Guide To Probiotics For IBS

By Patty Goff


Probiotics are live microorganisms added to food to remain active in the intestine and exert important physiological effects. Ingested in sufficient quantities, can have beneficial effects, such as contributing to the balance of the intestinal microbiota of a host and enhance the immune system. Probiotics for IBS can pass through the digestive tract and feces recovered alive, but also adhere to the intestinal mucosa. They are not pathogenic, except in cases where immunocompromised individuals are supplied.

Containing these microorganisms and therefore fresh pro-biotics are yogurt, other fermented milk products, buttermilk and other. One of the benefits of probiotic foods is improving balance. They help to improve symptoms and problems such as fatigue, trouble defenses, breast feeding and strengthening the immune system.

The consequences of these interactions as a whole, however, are yet to understand. It is believed that probiotics can have several beneficial effects on immune function. They can protect from the pathogenic species through inhibition of growth through competition and, as suggested by some evidence, act on the immune system by increasing the number of cells that produce immunoglobulin, enhancing phagocytosis, increasing the proportion of T lymphocytes and NK cells (Natural Killer).

But the two enzymes present in such products do not play a beneficial role in human organisms because they die as soon as they come into contact with the gastric juices. According to FAO / WHO guidelines, good bacteria are defined only those microorganisms that can demonstrate, when ingested in adequate amounts, exert beneficial functions in body.

Probacterias can be used as addition in food (this also includes food, food supplements or dietary foods) or be administered in form of drugs. They are accrued by the prebiotics that have a positive effect (growth stimulation) on already in intestines are in dividend microorganisms and synbiotics, a combination of both. The first observations on the positive effects of probiotics on human health date back to the early twentieth century.

It has been speculated that antibiotics can "mitigate" the immune system, while probiotics him back to a state of alert, more ready to react quickly to new infections. Pro biotics are also useful in reducing the effects of infectious diarrhea in children, especially in Western countries where rotavirus infection is the main cause, and shorten the duration of diarrhea for a few hours or an entire day can be significant.

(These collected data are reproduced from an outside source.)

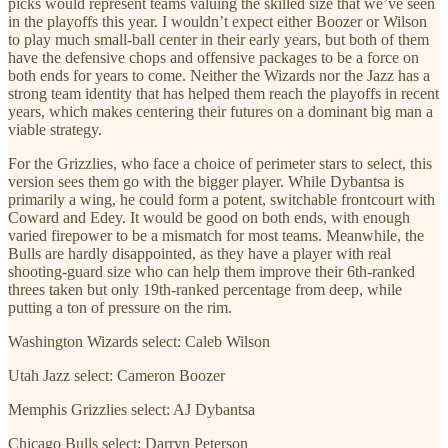
picks would represent teams valuing the skilled size that we’ve seen
in the playoffs this year. I wouldn’t expect either Boozer or Wilson
to play much small-ball center in their early years, but both of them
have the defensive chops and offensive packages to be a force on
both ends for years to come. Neither the Wizards nor the Jazz has a
strong team identity that has helped them reach the playoffs in recent
years, which makes centering their futures on a dominant big man a
viable strategy.
For the Grizzlies, who face a choice of perimeter stars to select, this
version sees them go with the bigger player. While Dybantsa is
primarily a wing, he could form a potent, switchable frontcourt with
Coward and Edey. It would be good on both ends, with enough
varied firepower to be a mismatch for most teams. Meanwhile, the
Bulls are hardly disappointed, as they have a player with real
shooting-guard size who can help them improve their 6th-ranked
threes taken but only 19th-ranked percentage from deep, while
putting a ton of pressure on the rim.
Washington Wizards select: Caleb Wilson
Utah Jazz select: Cameron Boozer
Memphis Grizzlies select: AJ Dybantsa
Chicago Bulls select: Darryn Peterson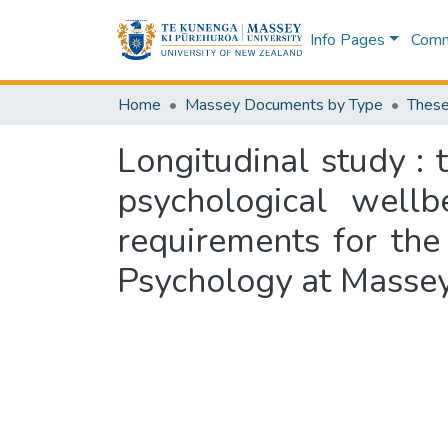
Info Pages
Commu
Home
Massey Documents by Type
These
Longitudinal study :
psychological wellb
requirements for the
Psychology at Massey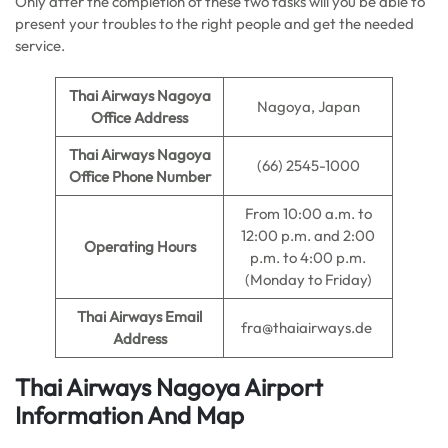
Only after the completion of these two tasks will you be able to
present your troubles to the right people and get the needed
service.
Thai Airways Nagoya
Nagoya, Japan
Office Address
Thai Airways Nagoya
(66) 2545-1000
Office Phone Number
From 10:00 a.m. to
12:00 p.m. and 2:00
Operating Hours
p.m. to 4:00 p.m.
(Monday to Friday)
Thai Airways Email
fra@thaiairways.de
Address
Thai Airways Nagoya
Airport
Information And Map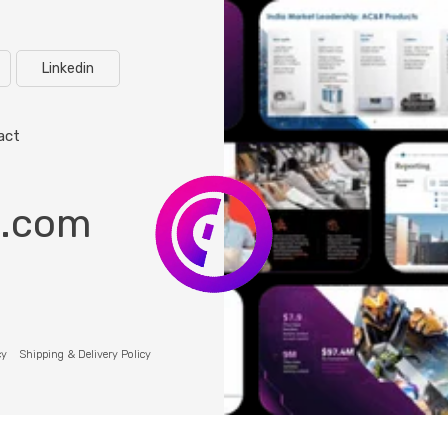
Linkedin
act
o.com
cy
Shipping & Delivery Policy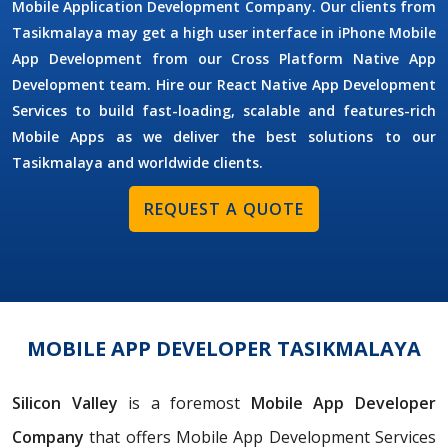
Mobile Application Development Company. Our clients from
Tasikmalaya may get a high user interface in iPhone Mobile
App Development from our Cross Platform Native App
Development team. Hire our React Native App Development
Services to build fast-loading, scalable and features-rich
Mobile Apps as we deliver the best solutions to our
Tasikmalaya and worldwide clients.
REQUEST A QUOTE
MOBILE APP DEVELOPER TASIKMALAYA
Silicon Valley
is a foremost
Mobile App Developer
Company
that offers Mobile App Development Services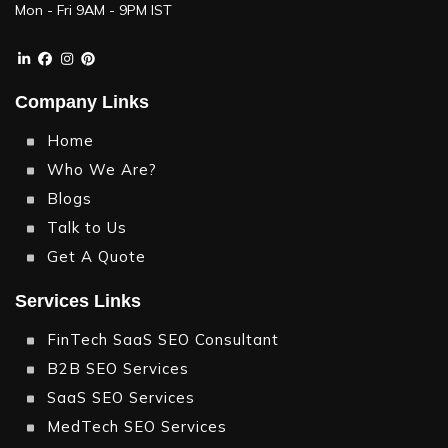
When and Where to Use LinkedIn General Ads?
Mon - Fri 9AM - 9PM IST
Some Tips for Using These Strategies
Effectively
Company Links
Key Differences at a Glance
Home
Who We Are?
Final Thoughts:
Blogs
Pro Tip
Talk to Us
Get A Quote
Services Links
FinTech SaaS SEO Consultant
B2B SEO Services
SaaS SEO Services
MedTech SEO Services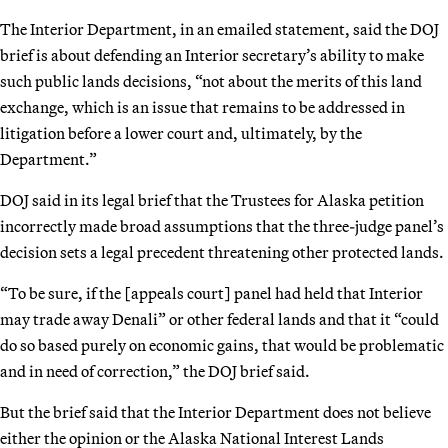
The Interior Department, in an emailed statement, said the DOJ
brief is about defending an Interior secretary’s ability to make
such public lands decisions, “not about the merits of this land
exchange, which is an issue that remains to be addressed in
litigation before a lower court and, ultimately, by the
Department.”
DOJ said in its legal brief that the Trustees for Alaska petition
incorrectly made broad assumptions that the three-judge panel’s
decision sets a legal precedent threatening other protected lands.
“To be sure, if the [appeals court] panel had held that Interior
may trade away Denali” or other federal lands and that it “could
do so based purely on economic gains, that would be problematic
and in need of correction,” the DOJ brief said.
But the brief said that the Interior Department does not believe
either the opinion or the Alaska National Interest Lands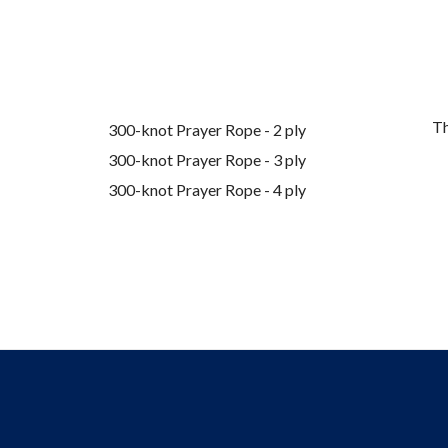
Th
300-knot Prayer Rope - 2 ply
300-knot Prayer Rope - 3 ply
300-knot Prayer Rope - 4 ply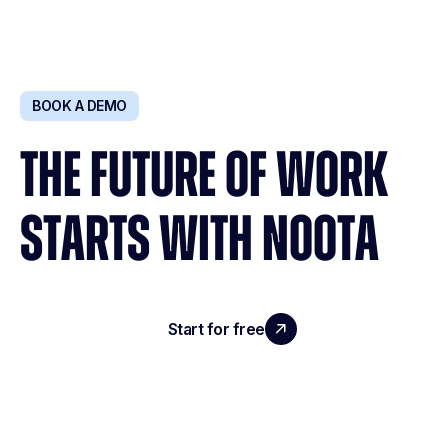
BOOK A DEMO
THE FUTURE OF WORK
STARTS WITH NOOTA
Start for free
Request a demo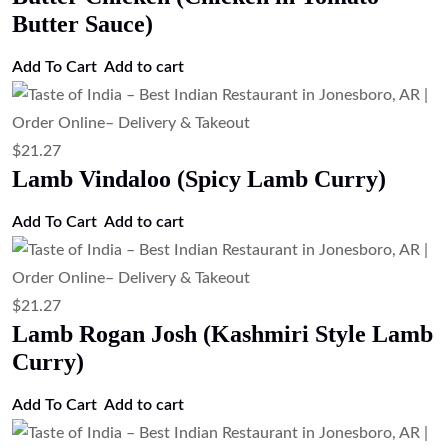
Butter Sauce)
Add To Cart
Add to cart
$
21.27
Lamb Vindaloo (Spicy Lamb Curry)
Add To Cart
Add to cart
$
21.27
Lamb Rogan Josh (Kashmiri Style Lamb
Curry)
Add To Cart
Add to cart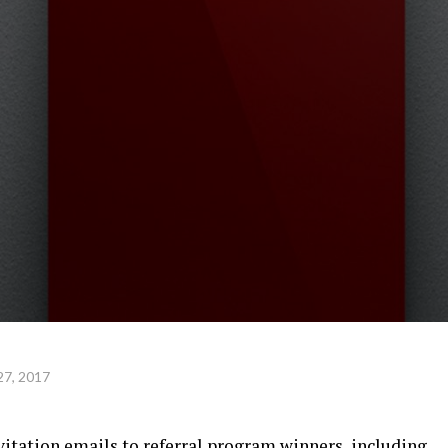
27, 2017
nvitation emails to referral program winners, including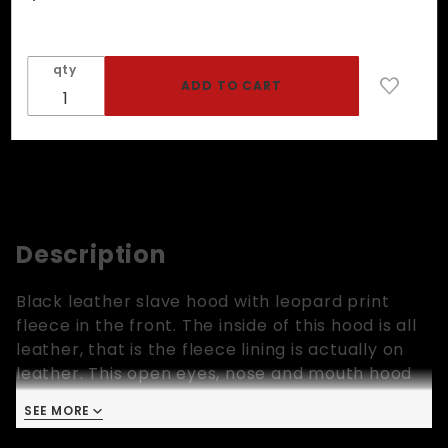
Slave
Hood In
Black
qty
Leather
And Leo
Fleece
Description
Black leather slave hood with leopard print
fleece in the front. The inside of this hood is all
leather, that is the fleece lining is actually on
leather. This open eyes, nose and mouth hood
has leather laces in the back to secure it in
SEE MORE
place. One size only!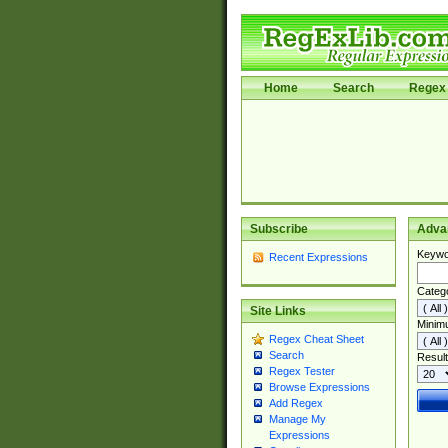
Home
Search
Regex 
Subscribe
Adva
Keywo
Recent Expressions
Categ
Site Links
Minim
Regex Cheat Sheet
Search
Result
Regex Tester
Browse Expressions
Add Regex
Manage My
Expressions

A probiotic strain widely studied in this context is that the Lactobacillus rhamnosus GG was able to reduce the duration of infectious diarrhea supported by rotavirus, common pathogen in children and an important cause of hospitalization. The guidelines of the American Academy of Pediatrics 2010, as in 2008 the guidelines (Society for Paediatric Gastroenterology, Hepatology and Nutrition) indicate that for the treatment of acute diarrhea the beneficial effect is strain-dependent and that Lactobacillus GG is to date the most effective probiotic, which already if administered at onset of acute diarrhea, is able to reduce the duration of about 1 day.

There is no evidence that the bacteria that inhabit the intestine (the so-called intestinal microbiota) may modulate the mucosal immune system; some probiotic strains are able to establish a dialogue cross (cross-talk) with the intestinal immune system (GALT, Gut Associated Lymphoid Tissue) and to therefore have an effect on it.